▶ [PROBLEM STATEMENT]: Only the lines from the start of the data through the line containing "praktischen und zeitlosen" should be written out, exactly as they are, with both ends included and the pictures left out.
*** Opening DATA FOR ANALYSIS ***
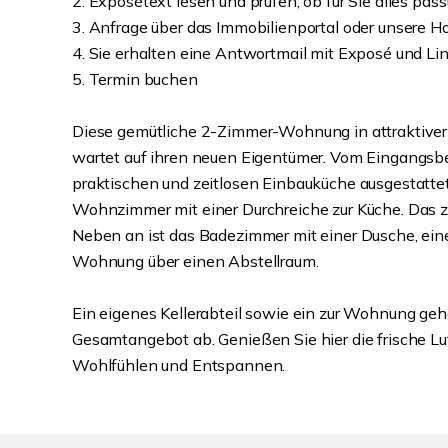
2. Exposétext lesen und prüfen, ob für Sie alles pass
3. Anfrage über das Immobilienportal oder unsere
4. Sie erhalten eine Antwortmail mit Exposé und Lin
5. Termin buchen
Diese gemütliche 2-Zimmer-Wohnung in attraktiver 
wartet auf ihren neuen Eigentümer. Vom Eingangsber
praktischen und zeitlosen Einbauküche ausgestattet
Wohnzimmer mit einer Durchreiche zur Küche. Das z
Neben an ist das Badezimmer mit einer Dusche, ei
Wohnung über einen Abstellraum.
Ein eigenes Kellerabteil sowie ein zur Wohnung ge
Gesamtangebot ab. Genießen Sie hier die frische Lu
Wohlfühlen und Entspannen.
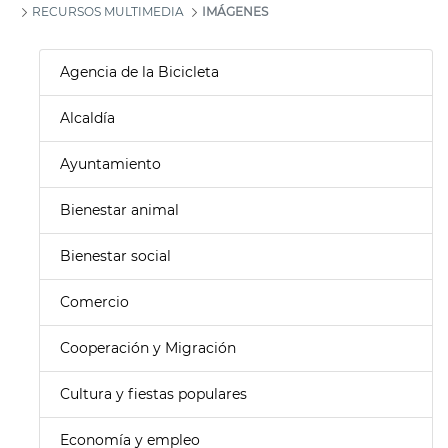
RECURSOS MULTIMEDIA
IMÁGENES
Agencia de la Bicicleta
Alcaldía
Ayuntamiento
Bienestar animal
Bienestar social
Comercio
Cooperación y Migración
Cultura y fiestas populares
Economía y empleo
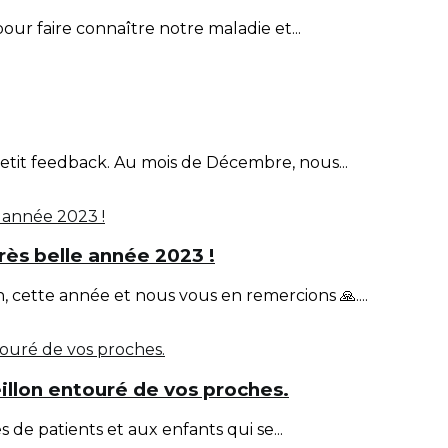
our faire connaître notre maladie et...
petit feedback. Au mois de Décembre, nous...
rès belle année 2023 !
 cette année et nous vous en remercions 🙏....
illon entouré de vos proches.
 de patients et aux enfants qui se...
*** Closing DATA FOR ANALYSIS ***
▶ [REPLY]:
2. Exposétext lesen und prüfen, ob für Sie alles pass
3. Anfrage über das Immobilienportal oder unsere
4. Sie erhalten eine Antwortmail mit Exposé und Lin
5. Termin buchen
Diese gemütliche 2-Zimmer-Wohnung in attraktiver 
wartet auf ihren neuen Eigentümer. Vom Eingangsber
praktischen und zeitlosen Einbauküche ausgestattet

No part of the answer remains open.